Some pharmaceutical companies, of course, expect to preserve antique processes no matter what modern tools are applied. “They buy some technology,” says Dan Crawford, a product strategist at Octagon. “They don’t change their paper process. That’s not going to work. You have to change your process.”

Crawford has been helping tweak Octagon’s acquired EDC solution, and believes it has unique advantages. The system offers PDF-based reports for regulatory or data management purposes on a 24/7 basis, with no fussing required.

So there is no need to call your vendor or CRO to get a report. Says Crawford: “As soon as data is saved, the report is updated. They are able to manage their trial from those reports. They can also export data into Excel.”

Octagon’s revisions to its EDC system after it was purchased, Crawford says, were shaped by the firm’s understanding of the industry’s regulatory needs. Octagon has long made a business out of converting and preparing documents and data for CDISC-compliant regulatory submissions. “We know the pain involved in converting that data to make it submission compliant,” he says.
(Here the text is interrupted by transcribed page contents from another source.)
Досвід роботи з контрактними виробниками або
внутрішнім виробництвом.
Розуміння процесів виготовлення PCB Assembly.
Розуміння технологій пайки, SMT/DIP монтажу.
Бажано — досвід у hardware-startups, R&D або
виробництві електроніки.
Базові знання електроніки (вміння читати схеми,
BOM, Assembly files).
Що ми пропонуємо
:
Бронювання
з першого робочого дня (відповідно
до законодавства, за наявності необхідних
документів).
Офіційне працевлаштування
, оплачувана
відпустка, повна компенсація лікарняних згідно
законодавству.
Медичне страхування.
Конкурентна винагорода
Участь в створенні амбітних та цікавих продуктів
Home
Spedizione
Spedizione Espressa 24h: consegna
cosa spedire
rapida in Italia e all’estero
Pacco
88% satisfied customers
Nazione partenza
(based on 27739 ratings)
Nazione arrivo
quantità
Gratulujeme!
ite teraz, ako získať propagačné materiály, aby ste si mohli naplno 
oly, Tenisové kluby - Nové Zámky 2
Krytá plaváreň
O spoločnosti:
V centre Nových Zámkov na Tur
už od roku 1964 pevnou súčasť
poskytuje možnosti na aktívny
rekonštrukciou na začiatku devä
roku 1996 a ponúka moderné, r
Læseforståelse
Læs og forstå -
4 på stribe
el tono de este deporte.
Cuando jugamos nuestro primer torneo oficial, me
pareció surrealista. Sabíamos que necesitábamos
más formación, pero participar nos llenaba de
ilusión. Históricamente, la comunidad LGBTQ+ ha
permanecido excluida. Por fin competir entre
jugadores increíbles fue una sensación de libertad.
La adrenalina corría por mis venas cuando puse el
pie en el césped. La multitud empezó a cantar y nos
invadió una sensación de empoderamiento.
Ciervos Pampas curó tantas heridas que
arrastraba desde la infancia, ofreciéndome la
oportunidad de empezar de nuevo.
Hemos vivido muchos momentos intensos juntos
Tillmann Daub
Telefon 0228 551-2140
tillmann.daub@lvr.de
Some EDC solutions, he says, leave that data in a state that is far from ready. “We put a lot of effort into narrowing that gap,” says Crawford. “We had to make sure the output was usable.”

Shadow CRO

In many ways, Octagon’s end-to-end vision for data and systems approximates what contract research organizations have always delivered—except with more emphasis on technology and CDISC data standards to enable large-scale efficiency gains. Crawford says that vision allows Octagon to approach some trials differently than other EDC firms or companies just worrying about regulatory submissions.

Knowing CDISC well, he suggests, helps the company to avoid fairly pointless restructuring and reformatting of the data at various stages. Says Crawford: “We would build your EDC system, collect your data, host it, do the validation and cleaning of the data. You have your submission components and you can put them on a shelf to start your next trial. That’s the benefit of choosing Octagon. We certainly do compete with other CROs in terms of the services we provide. We think of ourselves as a full-solution provider from start to finish.”

75 Nations At Once

Kirk Gallion, Octagon’s president, seconds that notion. He notes the sponsor community is continuing to wrestle with the difficulties of orchestrating simultaneous regulatory submissions around the globe. “Organizations are looking at their clinical programs in terms of how many things can I do in parallel,” Gallion says.

One customer wanted to file in 75 countries at the same time. “It’s a really big challenge, but one that is achievable,” says Gallion. Paper, clearly, presents problems in that situation.

But at the most progressive organizations, Gallion says, Octagon is being asked to help the regulatory process by facilitating the sharing of data from the moment it is created. “People want to work with partners in a more real-time basis,” he says. “I’m talking about more than an eRoom. This has to come together in a way that is really, really simple for a wide variety of people. Just as if the team was sitting down the hall from each other. That’s the expectation. We have a lot of people coming to us saying, ‘How do you make that happen?’ “

Long View

Technology usage is also being driven by tighter budgets, Gallion says. At some small companies, just one or two people maybe doing all the data management and regulatory chores. Technology allows sponsors to be sure that standards and practices adopted for one trial will be reused, leading to less deliberating over the best way to proceed during later projects.

“People are trying to take that long view,” says Gallion. He does concede that some companies still have well-fortified silos and use as much paper as ever. In some cases, he says, sponsors “are still paper centric. They just throw some technology to enable another paper-centric process.”

In such situations, Gallion says, Octagon tries to gently prod the customer toward a future that is faster and easier: “We’re helping people break out of some institutionalized behavior.”